The 1998 Tour de France was the 85th edition of Tour de France, one of cycling's Grand Tours. The Tour began in Dublin, Ireland with a prologue individual time trial on 11 July and Stage 11 occurred on 22 July with a mountainous stage to Plateau de Beille. The race finished on the Champs-Élysées in Paris on 2 August.

Prologue
11 July 1998 — Dublin,  (ITT)

The 1998 race commenced in the Irish capital of Dublin. Prior to the prologue, the Tour was already in uproar, as Festina masseur Willy Voet was found at the Belgian border carrying in his car performance-enhancing drugs. The team nonetheless started the race, placing three riders in the top ten.
The prologue was won by favorite Chris Boardman, 4 seconds in front of Abraham Olano. Previous year's winner Jan Ullrich came in sixth, just 5 seconds behind Boardman.

Stage 1
12 July 1998 — Dublin to Dublin, 

The windy and rainy first stage included the Cat. 3 climb of Wicklow Gap after 111 km. Tom Steels took his first ever stage win.

Stage 2
13 July 1998 — Enniscorthy to Cork, 

For stage 2, the Tour stayed in Ireland. Chris Boardman lost the jellow jersey after crashing some 50 km before the finish. He had to withdraw from the race. The race paid homage to Sean Kelly, passing his home village of Carrick-on-Suir. The stage was won in a mass sprint by Ján Svorada, with Erik Zabel taking yellow.

Stage 3
14 July 1998 — Roscoff to Lorient, 

For Bastille Day, the Tour returned to its homeland. The race was dominated by a 9-man breakaway, including three Frenchmen. The hopes of the French fans were spoiled by Team Telekom's Jens Heppner, taking the stage in a sprint finish over Xavier Jan. Heppner's win saved Telekom's day, as Erik Zabel lost the maillot jaune to Bo Hamburger.

Stage 4
15 July 1998 — Plouay – Cholet, 

The longest stage of the 1998 Tour led the riders over 252 km. Over the course there was a heavy "war for the bonuses" at the three intermediate sprints, with Stuart O'Grady coming out as the winner and taking the yellow jersey, the first Australian to do so for 16 years.

Stage 5
16 July 1998 — Cholet to Châteauroux, 

Before stage 5, Festina's team manager Bruno Roussel was suspended and taken in for police questioning. The team nevertheless started the stage. The peloton rode through Brittany in heavy rain which prevented attacks from being successful.

Stage 6
17 July 1998 — La Châtre to Brive-la-Gaillarde, 

Stage 6 was marked by many attacks, but none proved to be successful. In the end, Mario Cipollini took his second consecutive stage win.

Stage 7
18 July 1998 — Meyrignac-l'Église to Corrèze,  (Individual time trial)

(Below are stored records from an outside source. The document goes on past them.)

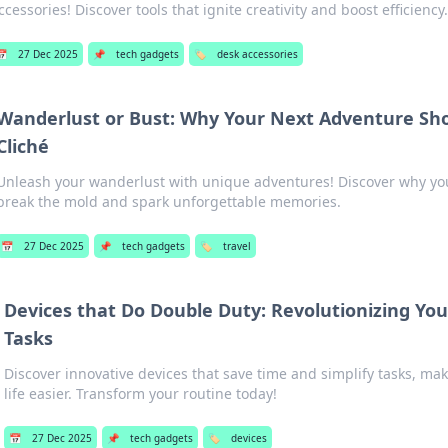
ccessories! Discover tools that ignite creativity and boost efficiency
📅
27 Dec 2025
📌
tech gadgets
🏷️
desk accessories
Wanderlust or Bust: Why Your Next Adventure Sho
Cliché
Unleash your wanderlust with unique adventures! Discover why you
break the mold and spark unforgettable memories.
📅
27 Dec 2025
📌
tech gadgets
🏷️
travel
Devices that Do Double Duty: Revolutionizing Yo
Tasks
Discover innovative devices that save time and simplify tasks, ma
life easier. Transform your routine today!
📅
27 Dec 2025
📌
tech gadgets
🏷️
devices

On the morning before stage 7, the first long time trial, turmoil hit the Tour. After its manager had confessed to doping practices in Team Festina, the team was pulled from the race. Initially, the team refused to accept and declared its intention to race, but later left the Tour in disgrace. Tour favorite and French hero Richard Virenque was seen on TV stating his innocence, shaken by tears.
On the road, Jan Ullrich lived up to his reputation as an excellent time trialist and took the stage, an impressive 70 seconds in front of Tyler Hamilton. He also took the yellow jersey.

Stage 8
19 July 1998 — Brive-la-Gaillarde to Montauban, 

Six climbs of lower categories were on this stage's profile, making it perfect for strong breakaway groups. The stage was won by breakaway king Jacky Durand, getting the best from a 6-rider sprint finish.

Stage 9
20 July 1998 — Montauban to Pau, 

Léon van Bon won his second Tour stage, beating Jens Voigt in a sprint finish, with the peloton rapidly approaching.

Stage 10
21 July 1998 — Pau to Luchon, 

The Tour entered the mountains on stage 10. On the program were the two H.C. climbs of Col d'Aubisque and Col du Tourmalet and the 1st category climbs of Col d'Aspin and Col de Peyresourde. Jan Ullrich reclaimed the yellow jersey, but lost 23 seconds to Marco Pantani, who went after eventual stage winner Rodolfo Massi on the last climb and came in second.

Stage 11
22 July 1998 — Luchon to Plateau de Beille, 

This stage was extremely mountainous, with the finish on the summit of Plateau de Beille. In sunny weather, Marco Pantani attacked late on the last climb, taking the stage and 1' 39" from Jan Ullrich. Team Cofidis put in an impressive performance, with four riders reaching the top ten of the stage.